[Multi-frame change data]

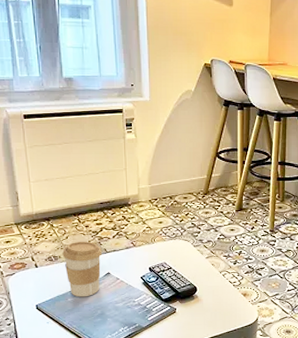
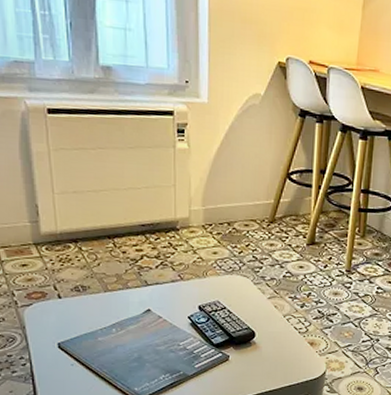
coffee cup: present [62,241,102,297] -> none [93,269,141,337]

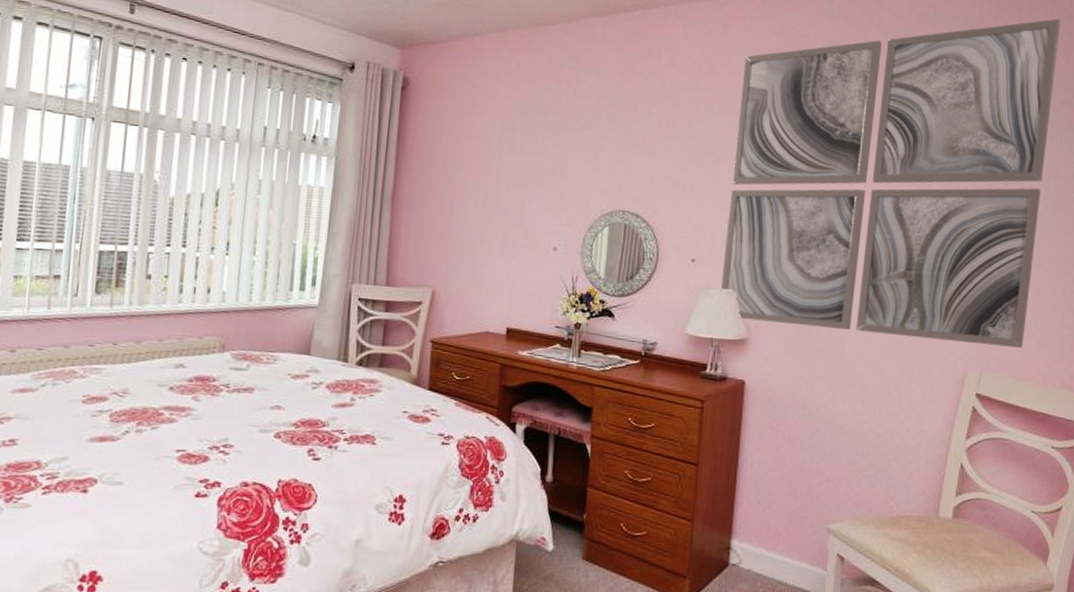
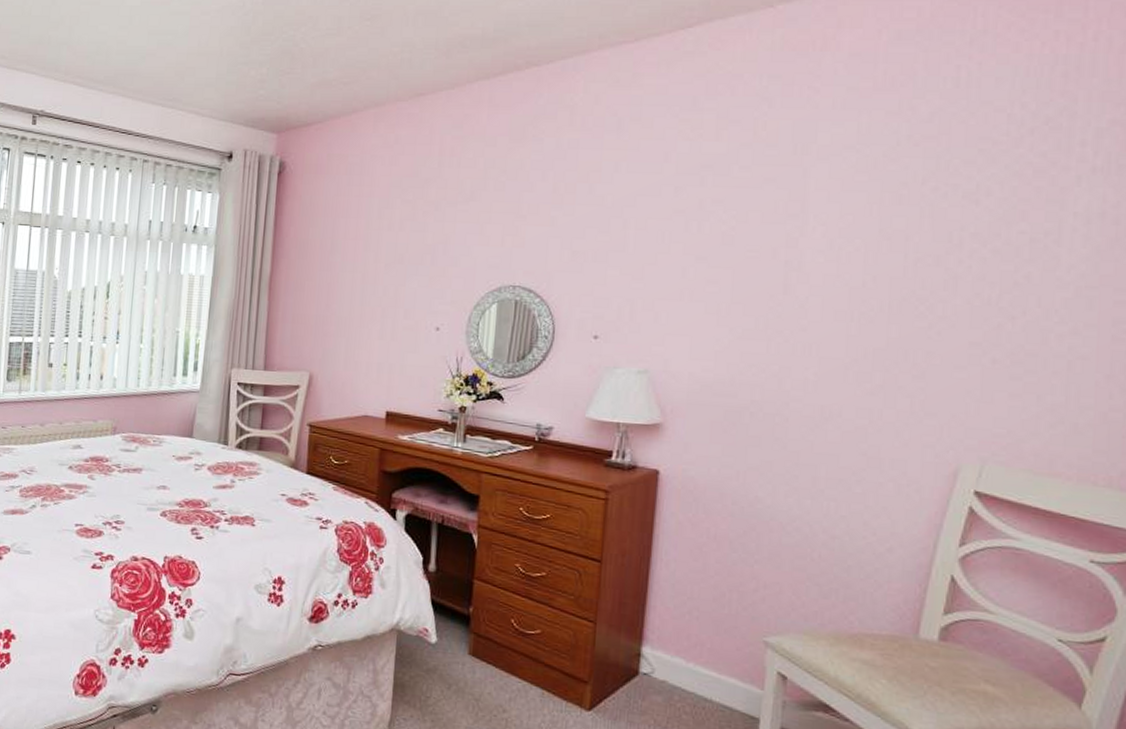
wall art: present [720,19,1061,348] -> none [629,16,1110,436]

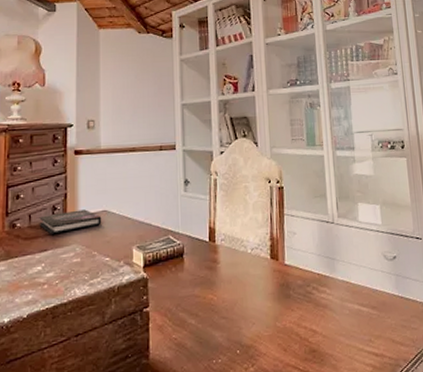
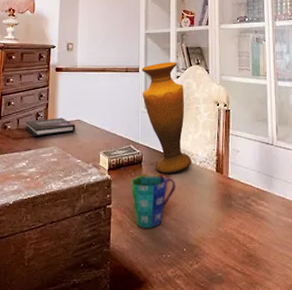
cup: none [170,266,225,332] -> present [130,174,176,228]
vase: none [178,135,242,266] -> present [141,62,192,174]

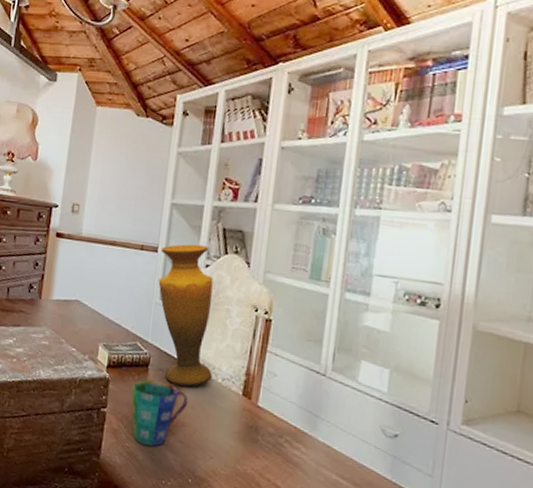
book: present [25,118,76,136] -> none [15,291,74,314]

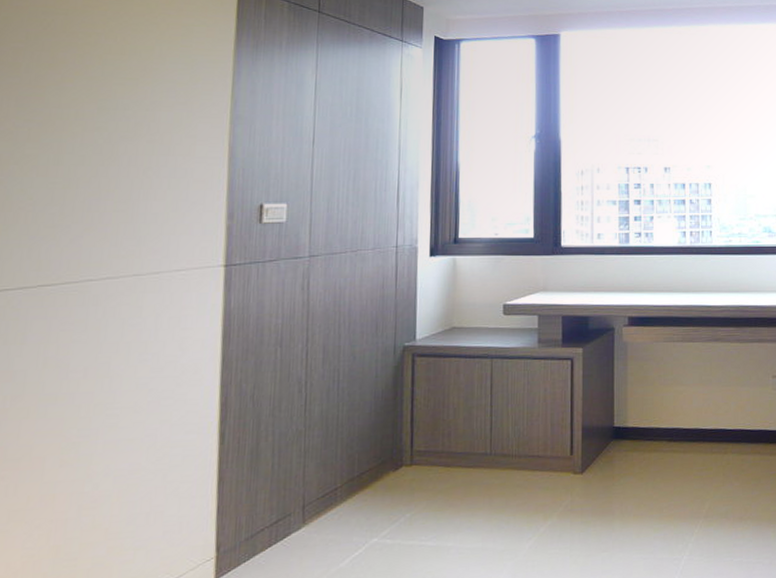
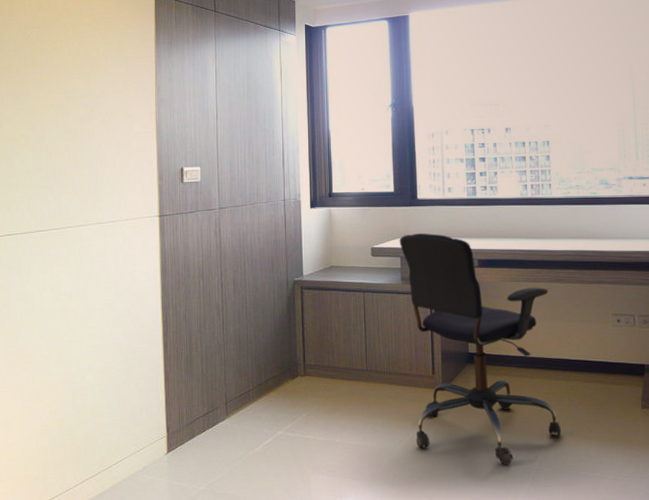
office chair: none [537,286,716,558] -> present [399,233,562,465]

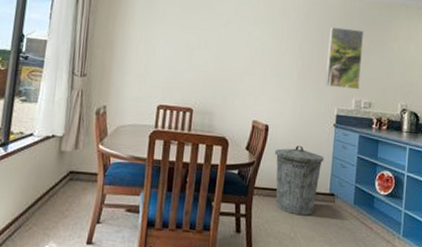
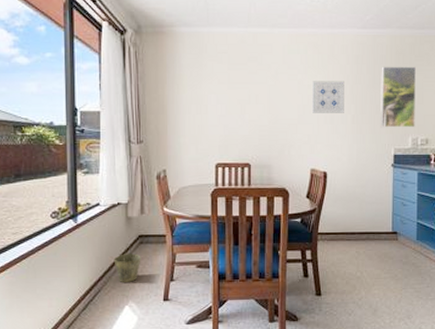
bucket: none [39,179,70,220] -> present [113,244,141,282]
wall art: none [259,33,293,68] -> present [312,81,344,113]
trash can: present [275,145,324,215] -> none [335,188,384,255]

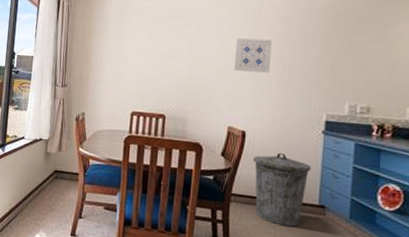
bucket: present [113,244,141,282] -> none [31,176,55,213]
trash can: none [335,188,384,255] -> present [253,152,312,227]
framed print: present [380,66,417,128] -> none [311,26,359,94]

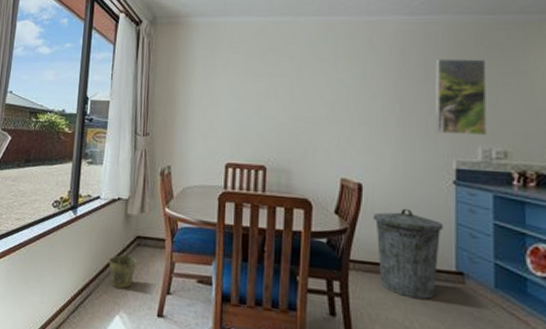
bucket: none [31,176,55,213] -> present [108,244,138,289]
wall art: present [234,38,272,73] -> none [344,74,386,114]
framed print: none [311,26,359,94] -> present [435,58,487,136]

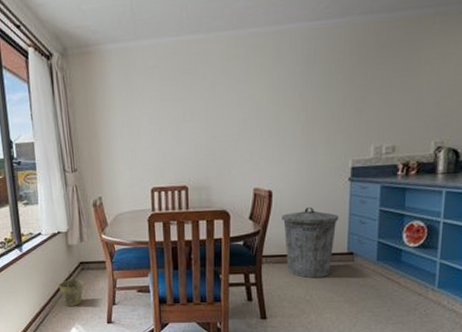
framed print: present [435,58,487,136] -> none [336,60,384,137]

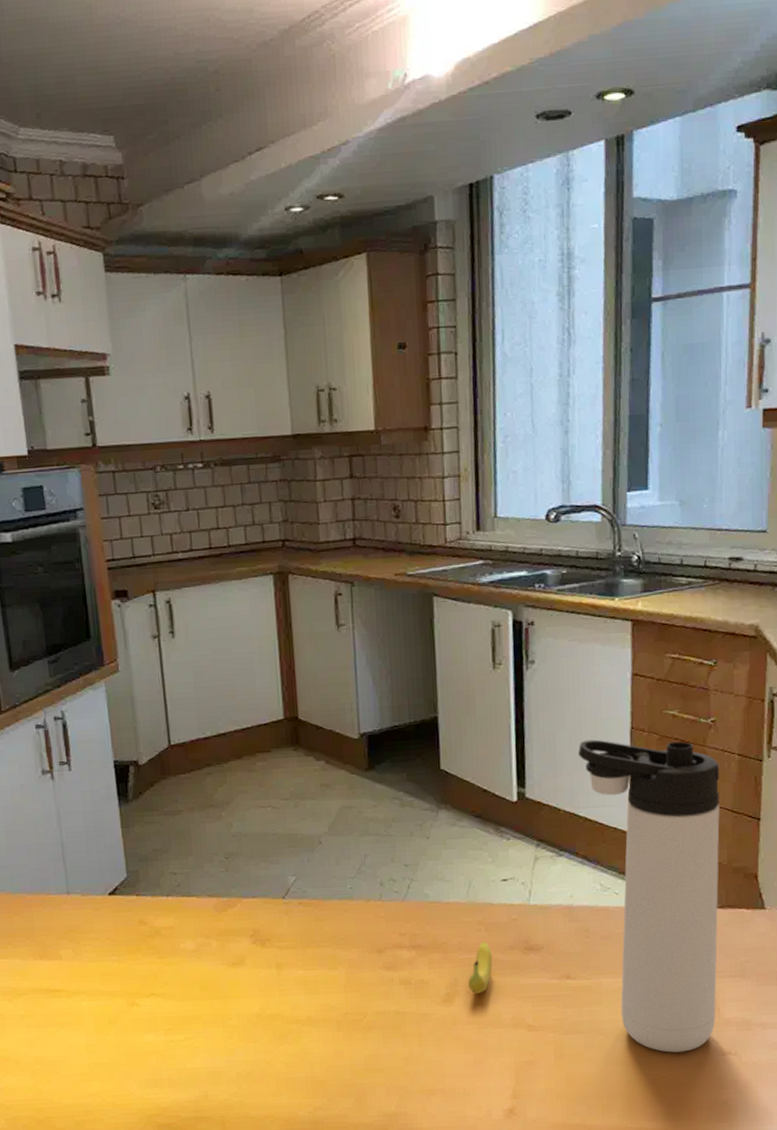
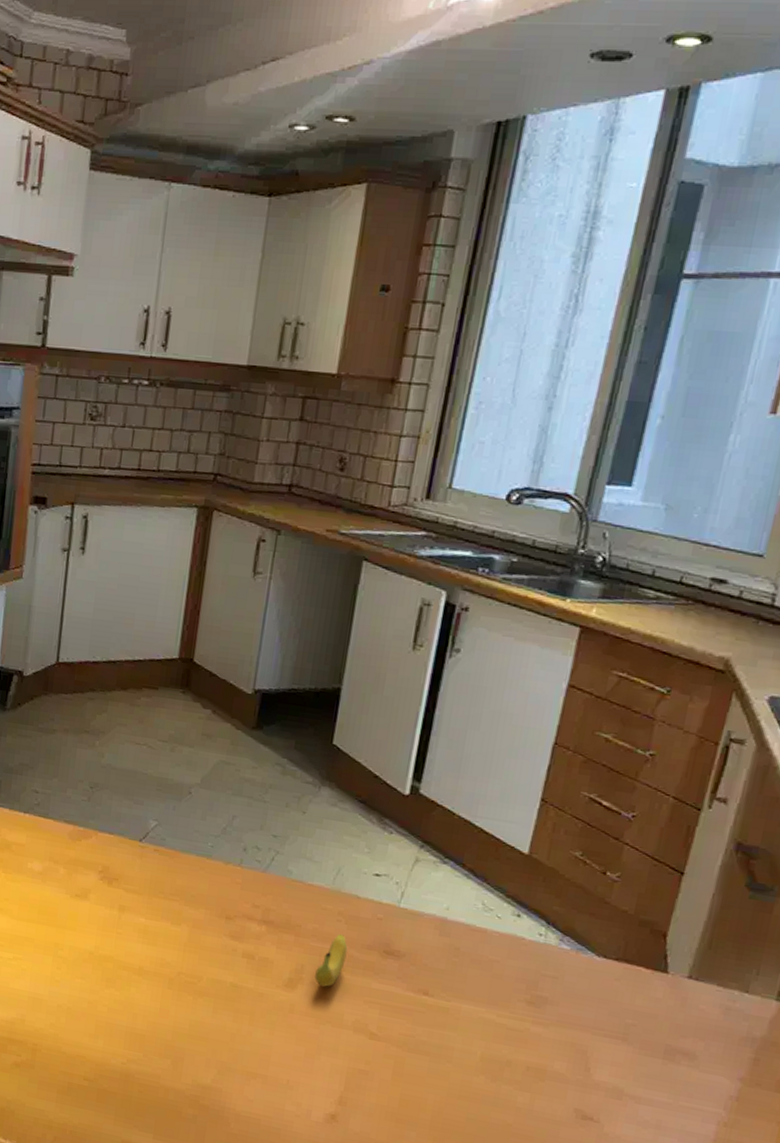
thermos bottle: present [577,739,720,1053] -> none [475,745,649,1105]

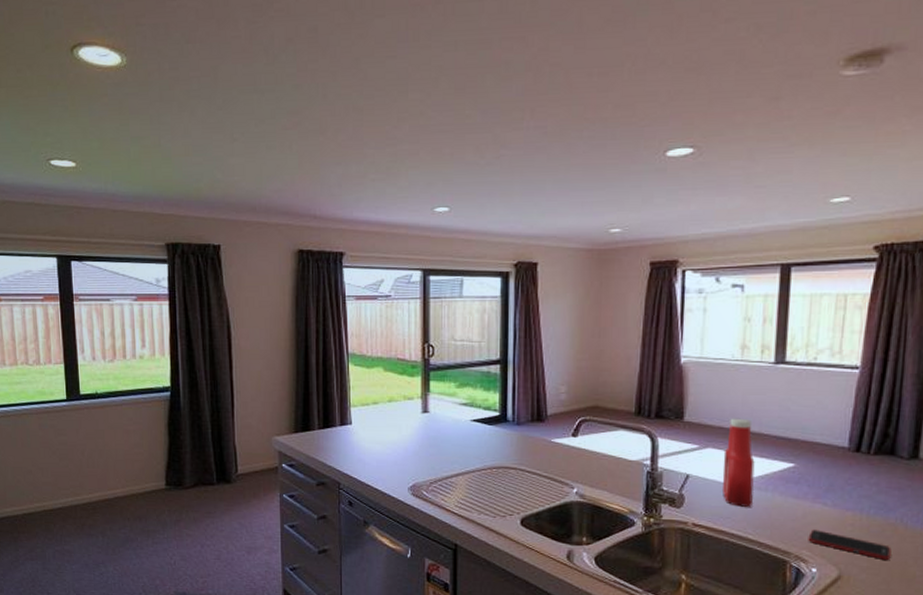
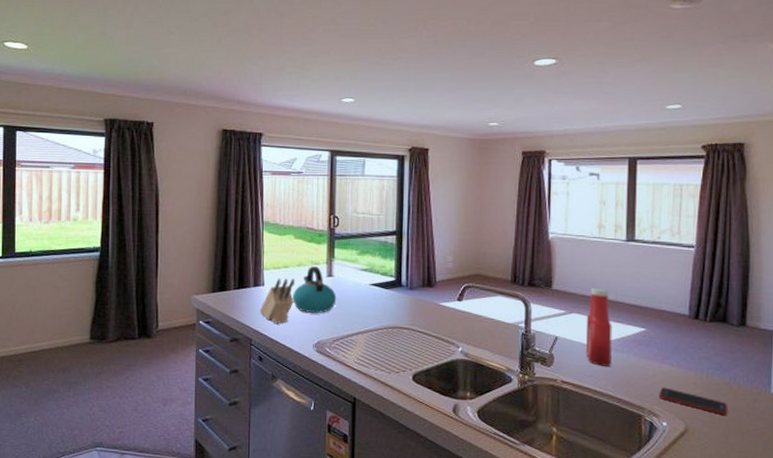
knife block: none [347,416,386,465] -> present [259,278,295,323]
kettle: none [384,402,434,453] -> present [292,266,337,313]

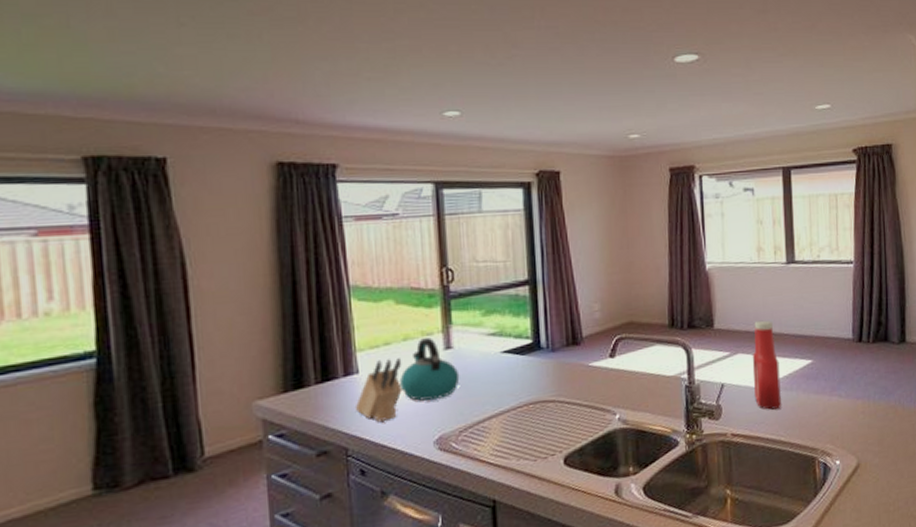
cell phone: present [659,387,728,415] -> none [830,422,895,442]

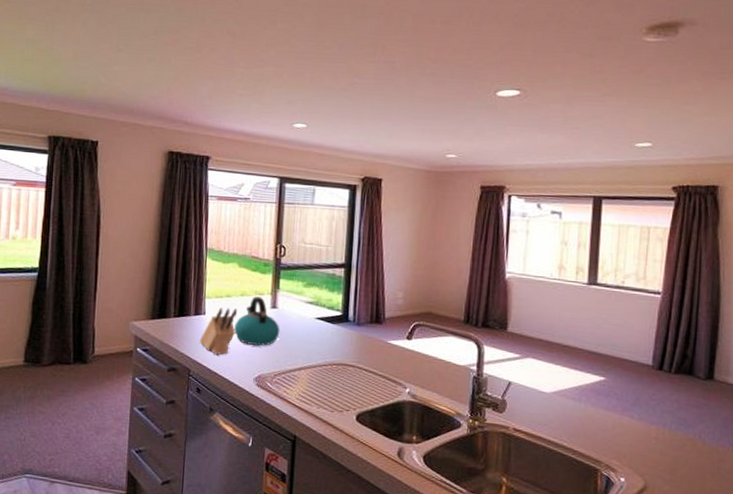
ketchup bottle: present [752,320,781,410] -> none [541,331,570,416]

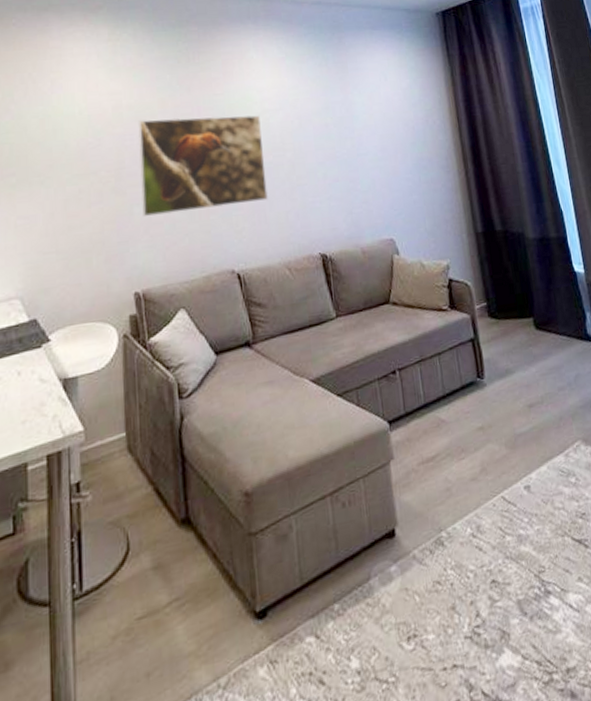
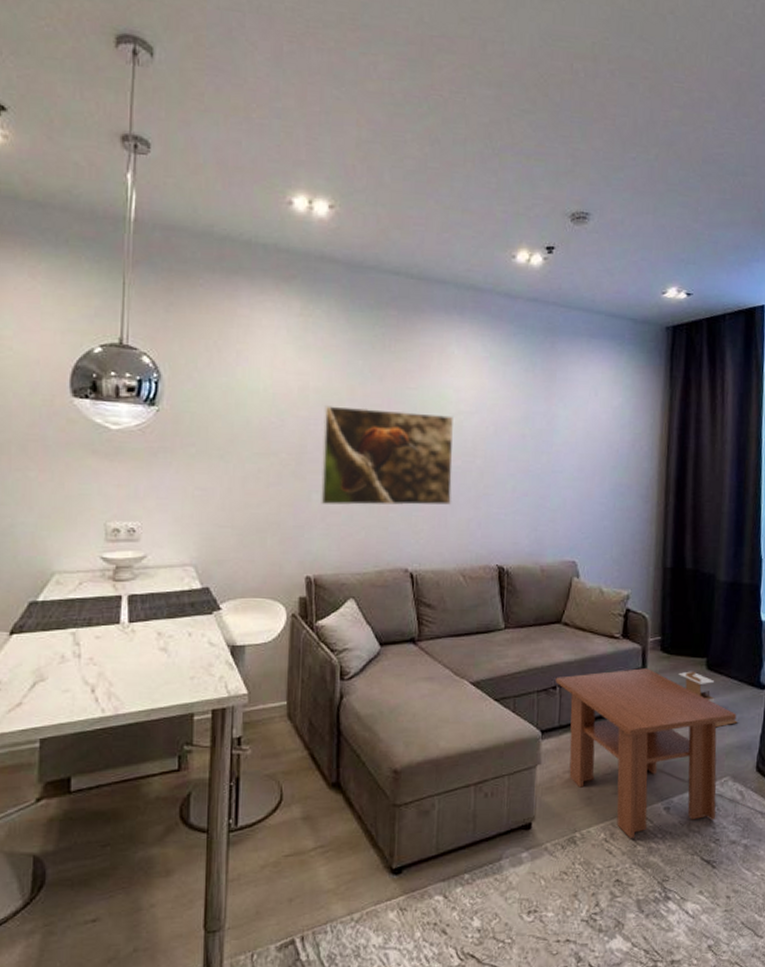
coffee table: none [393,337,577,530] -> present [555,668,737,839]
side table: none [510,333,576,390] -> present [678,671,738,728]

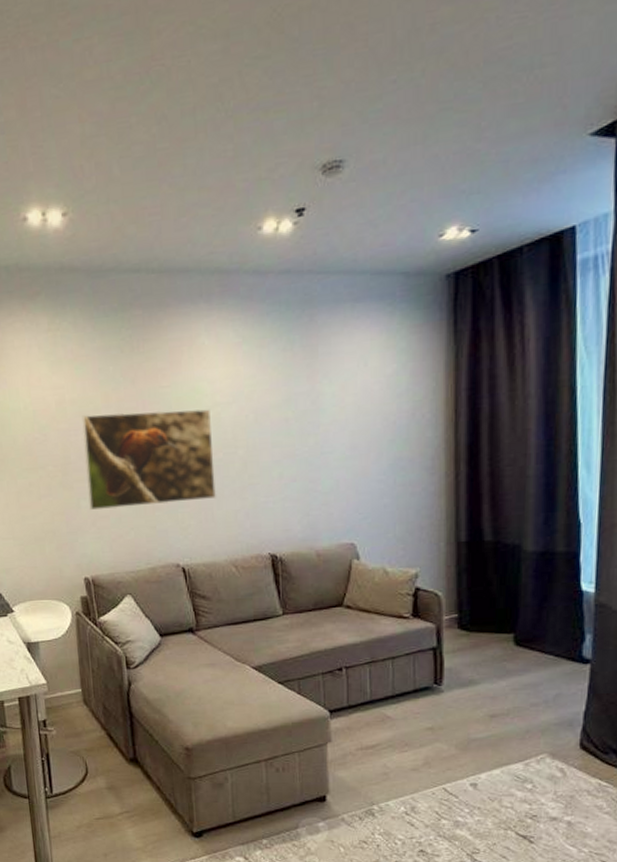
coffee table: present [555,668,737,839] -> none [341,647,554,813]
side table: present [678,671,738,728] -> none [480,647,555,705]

_Activity_: Extract only the lines from the line containing "knife block: none" through the final line of the records; keep both ends and drop every picture.

_Written answer_:
knife block: none [347,416,386,465] -> present [259,278,295,323]
kettle: none [384,402,434,453] -> present [292,266,337,313]

cell phone: present [659,387,728,415] -> none [830,422,895,442]

ketchup bottle: present [752,320,781,410] -> none [541,331,570,416]

coffee table: none [393,337,577,530] -> present [555,668,737,839]
side table: none [510,333,576,390] -> present [678,671,738,728]

coffee table: present [555,668,737,839] -> none [341,647,554,813]
side table: present [678,671,738,728] -> none [480,647,555,705]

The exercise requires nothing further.